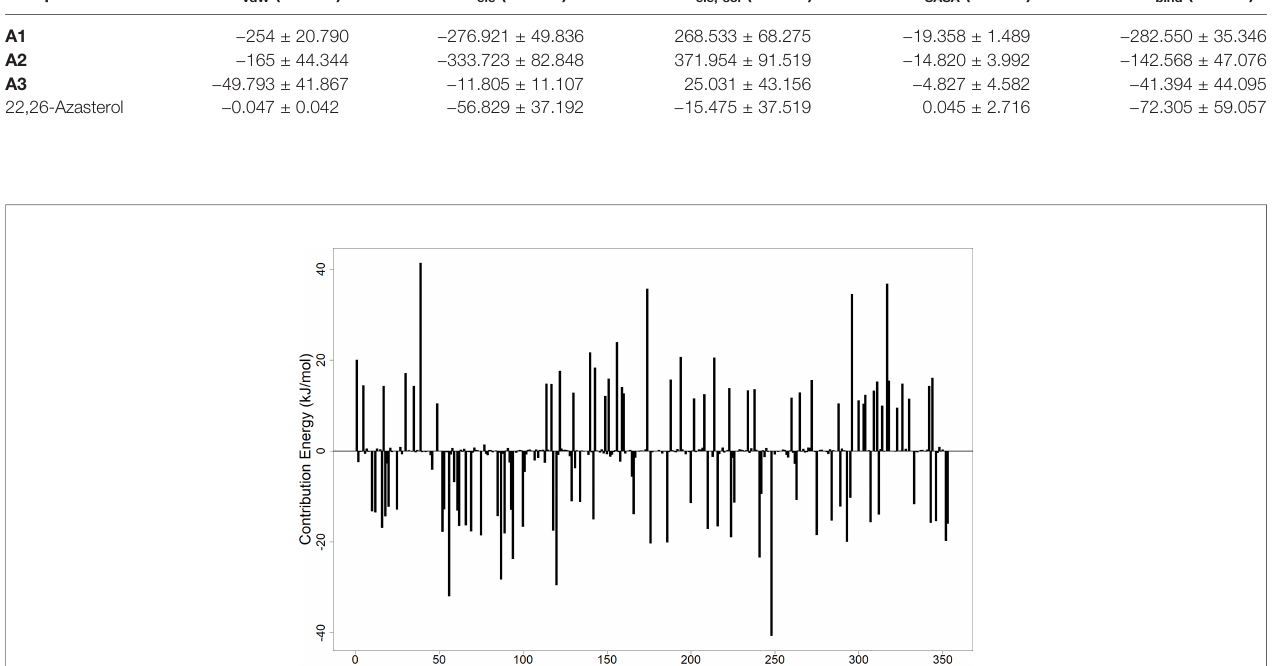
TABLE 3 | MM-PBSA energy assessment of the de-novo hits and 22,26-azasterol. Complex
==
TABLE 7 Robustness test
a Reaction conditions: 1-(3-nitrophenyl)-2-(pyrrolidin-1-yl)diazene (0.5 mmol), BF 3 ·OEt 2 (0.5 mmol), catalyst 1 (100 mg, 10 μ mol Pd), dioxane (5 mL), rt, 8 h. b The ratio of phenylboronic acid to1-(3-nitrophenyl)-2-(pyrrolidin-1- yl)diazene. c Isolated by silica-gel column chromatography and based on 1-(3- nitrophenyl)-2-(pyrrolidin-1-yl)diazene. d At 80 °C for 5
...
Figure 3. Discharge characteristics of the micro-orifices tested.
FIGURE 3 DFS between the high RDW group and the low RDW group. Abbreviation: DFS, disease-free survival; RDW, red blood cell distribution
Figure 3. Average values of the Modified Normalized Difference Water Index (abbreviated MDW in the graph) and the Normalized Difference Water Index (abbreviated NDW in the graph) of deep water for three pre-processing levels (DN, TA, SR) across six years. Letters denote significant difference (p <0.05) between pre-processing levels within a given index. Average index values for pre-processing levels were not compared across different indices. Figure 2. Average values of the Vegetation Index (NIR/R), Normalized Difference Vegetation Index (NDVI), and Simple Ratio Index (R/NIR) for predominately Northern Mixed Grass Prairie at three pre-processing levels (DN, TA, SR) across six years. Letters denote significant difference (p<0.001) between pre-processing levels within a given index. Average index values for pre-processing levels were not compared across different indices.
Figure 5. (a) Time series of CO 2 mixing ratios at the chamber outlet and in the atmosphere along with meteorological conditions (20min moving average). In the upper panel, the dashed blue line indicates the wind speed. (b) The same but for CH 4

» **What to produce**: Your task is to copy every line in the entries that holds the string "TABLE".

» **Result of the task**:
TABLE 3 | MM-PBSA energy assessment of the de-novo hits and 22,26-azasterol. Complex
TABLE 7 Robustness test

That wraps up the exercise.